■ Challenge ■
Count the lines in the data below that contain the word "pixels", and reply with the number alone.

■ Material supplied ■
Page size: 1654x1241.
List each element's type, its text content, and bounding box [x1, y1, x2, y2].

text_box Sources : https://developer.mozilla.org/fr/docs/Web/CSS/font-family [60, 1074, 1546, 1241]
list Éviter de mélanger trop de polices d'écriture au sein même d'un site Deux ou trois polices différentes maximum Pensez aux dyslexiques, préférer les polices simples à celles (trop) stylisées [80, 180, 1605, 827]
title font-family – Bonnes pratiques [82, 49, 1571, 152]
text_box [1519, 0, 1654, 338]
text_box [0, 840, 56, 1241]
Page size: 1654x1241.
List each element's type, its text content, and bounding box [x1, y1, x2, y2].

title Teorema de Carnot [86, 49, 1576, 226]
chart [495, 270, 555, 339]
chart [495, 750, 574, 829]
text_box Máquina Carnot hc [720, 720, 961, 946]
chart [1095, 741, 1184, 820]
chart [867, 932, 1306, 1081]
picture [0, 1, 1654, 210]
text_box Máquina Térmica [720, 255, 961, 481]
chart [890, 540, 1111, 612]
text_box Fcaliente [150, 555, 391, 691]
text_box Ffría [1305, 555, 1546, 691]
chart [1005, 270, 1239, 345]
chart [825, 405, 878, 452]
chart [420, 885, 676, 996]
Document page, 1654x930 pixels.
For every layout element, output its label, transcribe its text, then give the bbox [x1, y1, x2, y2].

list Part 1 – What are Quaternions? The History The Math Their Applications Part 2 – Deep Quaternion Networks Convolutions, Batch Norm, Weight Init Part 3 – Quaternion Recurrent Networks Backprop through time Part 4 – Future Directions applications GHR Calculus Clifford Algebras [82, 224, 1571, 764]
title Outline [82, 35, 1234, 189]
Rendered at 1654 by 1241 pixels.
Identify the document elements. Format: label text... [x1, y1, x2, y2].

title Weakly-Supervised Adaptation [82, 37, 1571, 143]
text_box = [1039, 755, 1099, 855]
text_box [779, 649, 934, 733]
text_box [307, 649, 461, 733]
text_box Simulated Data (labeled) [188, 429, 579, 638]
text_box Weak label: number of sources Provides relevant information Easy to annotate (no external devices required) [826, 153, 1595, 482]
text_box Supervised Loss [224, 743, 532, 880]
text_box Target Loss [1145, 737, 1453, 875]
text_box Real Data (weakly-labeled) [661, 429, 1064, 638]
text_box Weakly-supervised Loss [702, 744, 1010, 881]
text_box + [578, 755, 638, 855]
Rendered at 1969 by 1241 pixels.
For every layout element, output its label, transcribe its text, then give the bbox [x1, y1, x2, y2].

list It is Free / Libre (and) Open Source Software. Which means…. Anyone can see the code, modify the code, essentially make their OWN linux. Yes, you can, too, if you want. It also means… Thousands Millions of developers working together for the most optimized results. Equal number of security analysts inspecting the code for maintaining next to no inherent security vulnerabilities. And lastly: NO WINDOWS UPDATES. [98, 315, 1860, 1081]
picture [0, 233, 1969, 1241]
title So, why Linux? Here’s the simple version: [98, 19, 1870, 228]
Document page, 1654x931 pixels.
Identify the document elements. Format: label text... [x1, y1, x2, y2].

■ Complete response ■
4